Selected passage
When employers are considering whether or not the Transfer of Undertakings (Protection of Employment) Regulations 2006 (TUPE) applies to an Service Provision Change (an SPC), a common approach taken by employers is to focus on challenging whether or not an employee is part of an organised group of employees, which has as its principal purpose the carrying out of activities, by simply looking at the percentage of time an employee spends on an activity immediately before an SPC transfer and to use that analysis to establish if a transfer should take place.
In a recent case, the Employment Appeal Tribunal (EAT) considered the question: Does the percentage of time an employee spends on an activity immediately before an SPC transfer establish transfer? In the case, Costain Ltd v Armitage and ERH, the EAT decided that the percentage of time does not establish a transfer.
The Claimant was a Project Manager at ERH managing telecommunications projects under two contracts for the same Client (the Welsh Assembly). Only one contract provided guaranteed work: that transferred to Costain. Whilst Costain accepted that there was an organised grouping of employees to which the majority of employees were assigned it distinguished the Claimant as an unassigned trouble-shooter. The employment tribunal found that the Claimant's employment had transferred on the basis that "immediately before the transfer" 67% of his time was spent on the transferring activity.

Record set

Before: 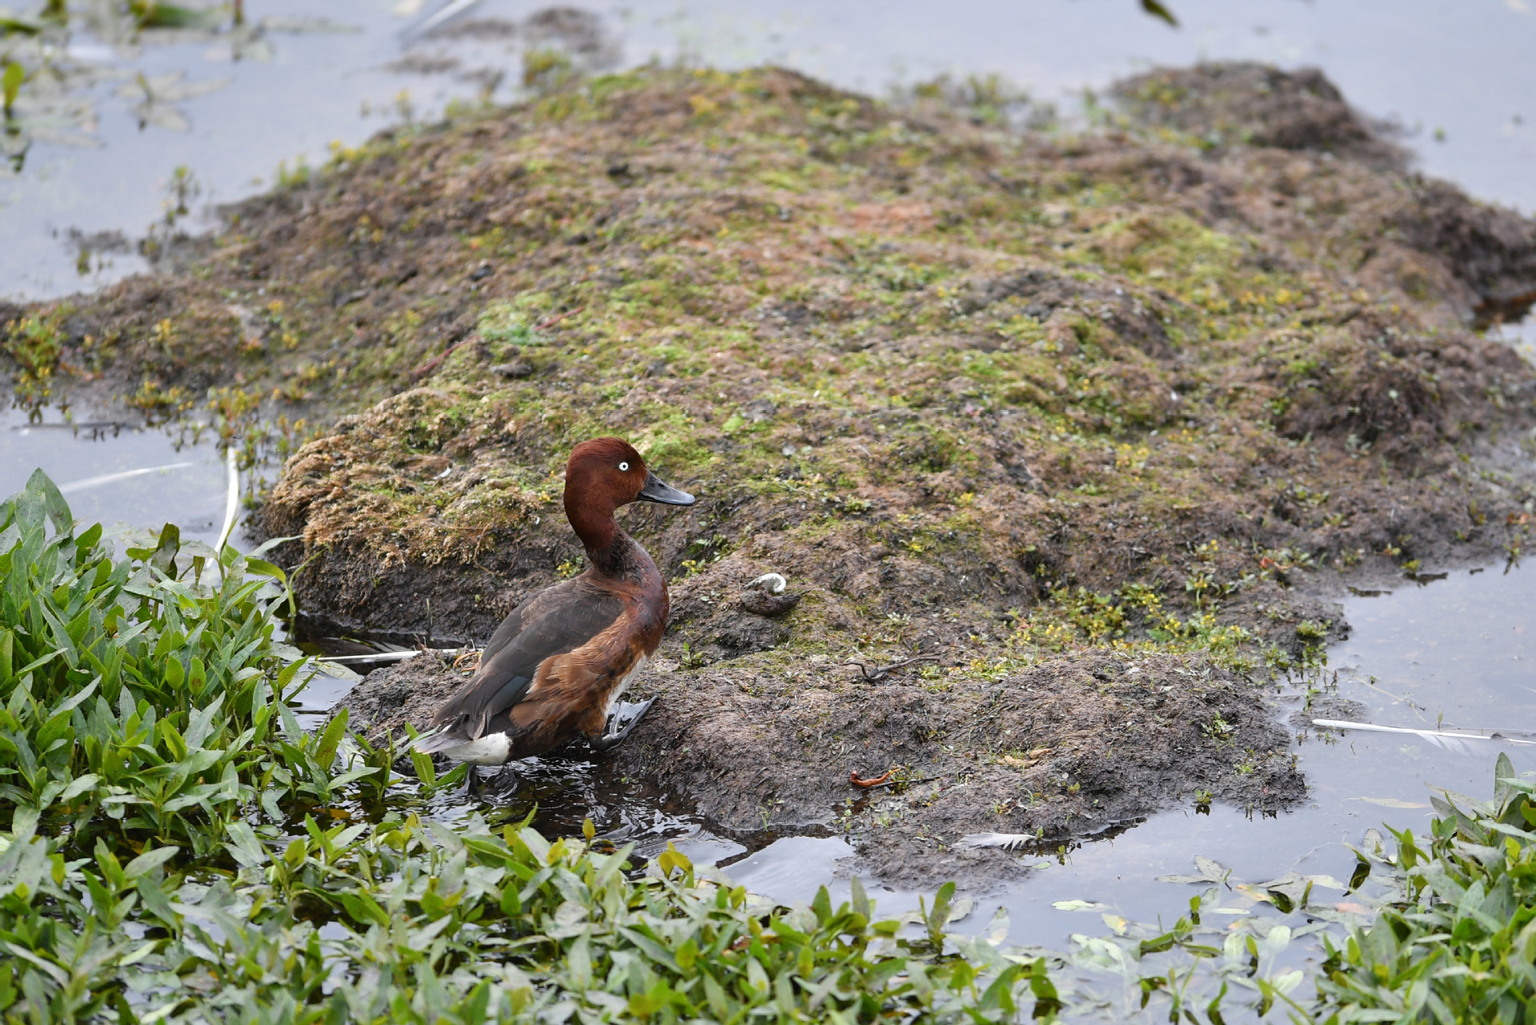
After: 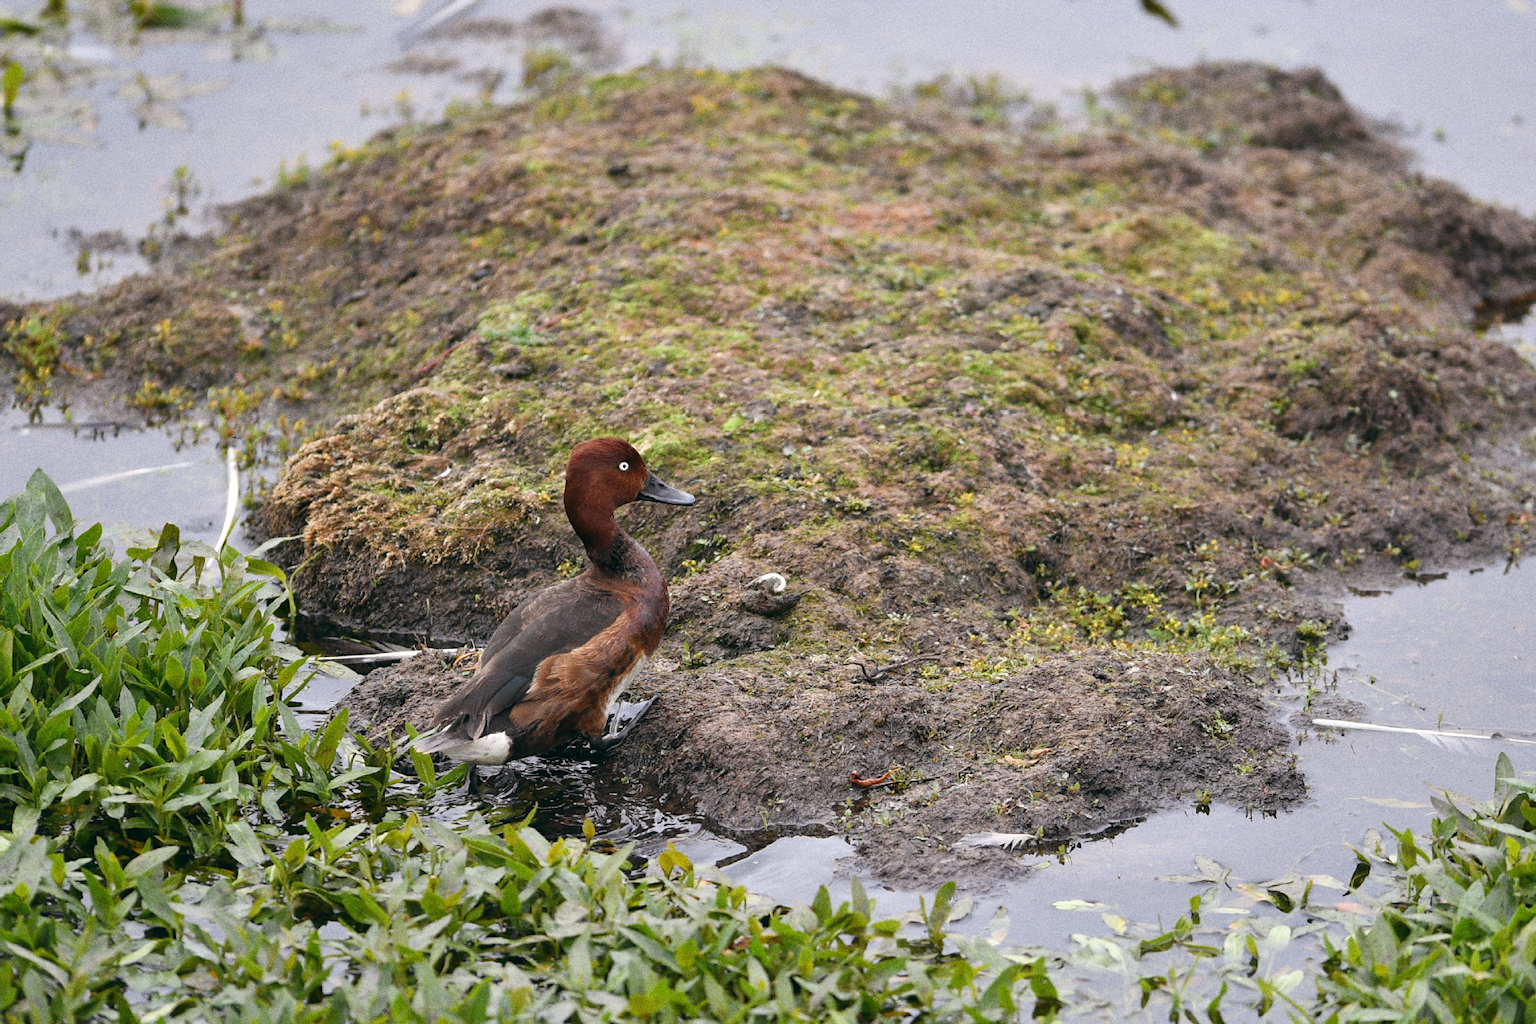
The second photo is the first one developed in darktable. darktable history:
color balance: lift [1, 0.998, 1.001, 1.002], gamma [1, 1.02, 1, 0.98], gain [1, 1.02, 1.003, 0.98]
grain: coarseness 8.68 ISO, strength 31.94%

...

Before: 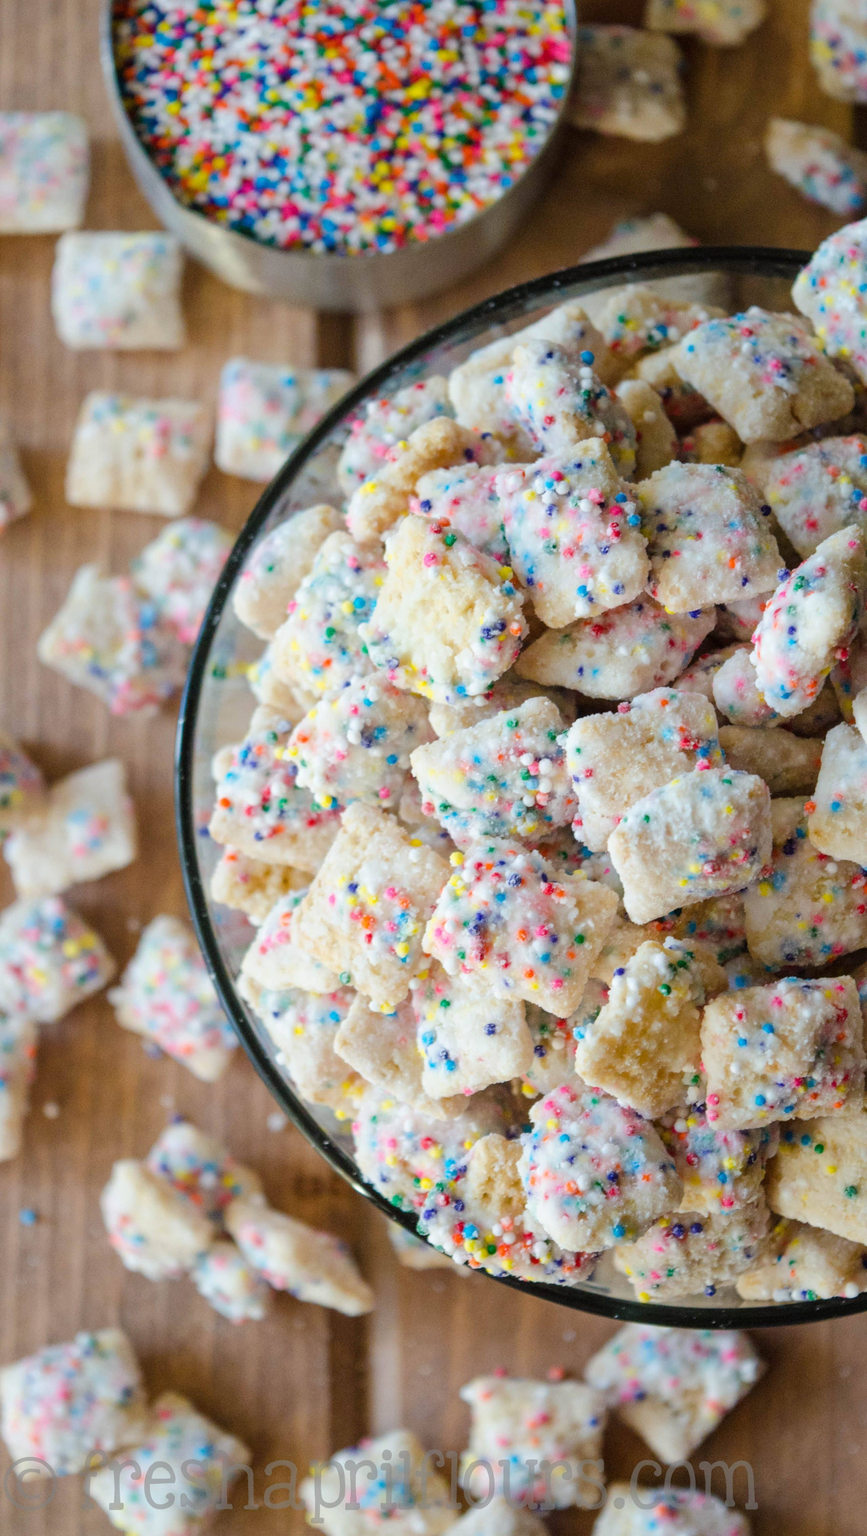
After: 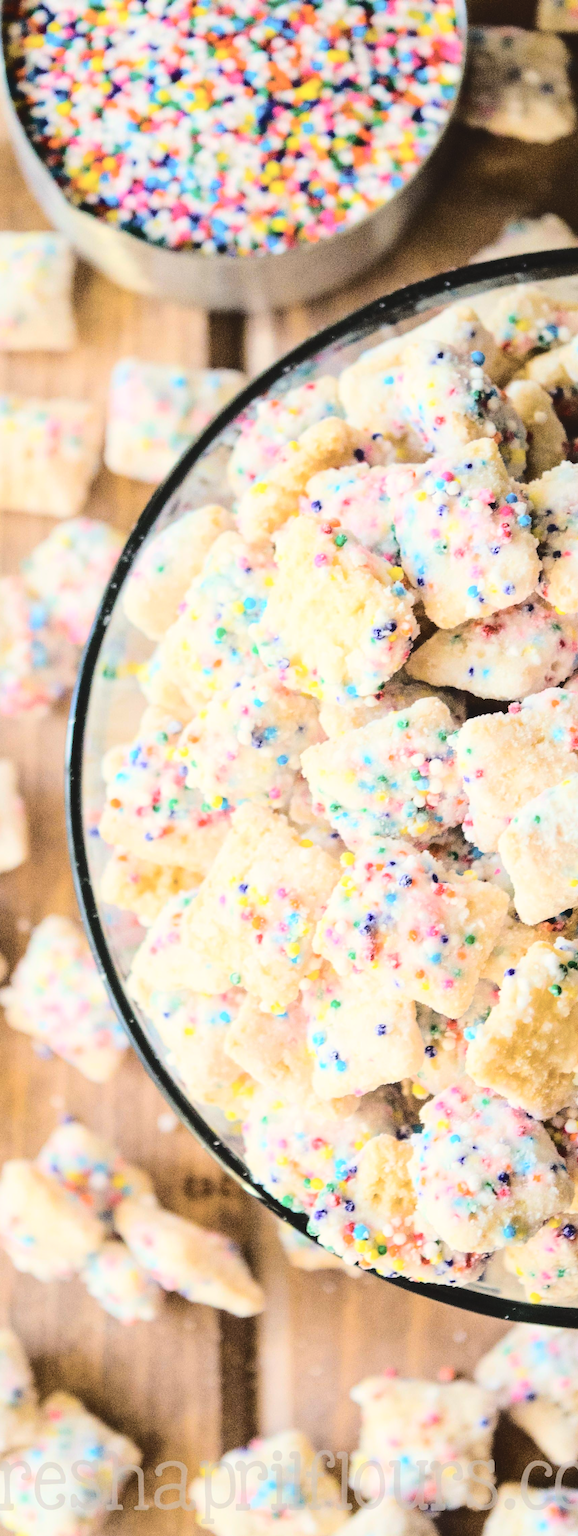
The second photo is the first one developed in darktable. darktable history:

Work to complete
1. Answer these questions from the TUPE passage:
(a) Who was the client for both of the Claimant's contracts?
(b) What did the EAT decide in Costain Ltd v Armitage and ERH?
(c) What percentage of the Claimant's time did the employment tribunal find was spent on the transferring activity immediately before the transfer?
2. According to the TUPE passage, on what basis did the employment tribunal find that the Claimant's employment had transferred? Answer in one to three sentences.
3. Repeat word for word the part of the TUPE passage starting at "When employers are" and ending at "establish a transfer.".
Base your answers on the TUPE passage alone.

Outputs
1.
(a) The Welsh Assembly.
(b) It decided that the percentage of time an employee spends on an activity immediately before an SPC transfer does not establish a transfer.
(c) 67%.

2. The employment tribunal found that the Claimant's employment had transferred because, immediately before the transfer, 67% of his time was spent on the transferring activity.

3.
When employers are considering whether or not the Transfer of Undertakings (Protection of Employment) Regulations 2006 (TUPE) applies to an Service Provision Change (an SPC), a common approach taken by employers is to focus on challenging whether or not an employee is part of an organised group of employees, which has as its principal purpose the carrying out of activities, by simply looking at the percentage of time an employee spends on an activity immediately before an SPC transfer and to use that analysis to establish if a transfer should take place.
In a recent case, the Employment Appeal Tribunal (EAT) considered the question: Does the percentage of time an employee spends on an activity immediately before an SPC transfer establish transfer? In the case, Costain Ltd v Armitage and ERH, the EAT decided that the percentage of time does not establish a transfer.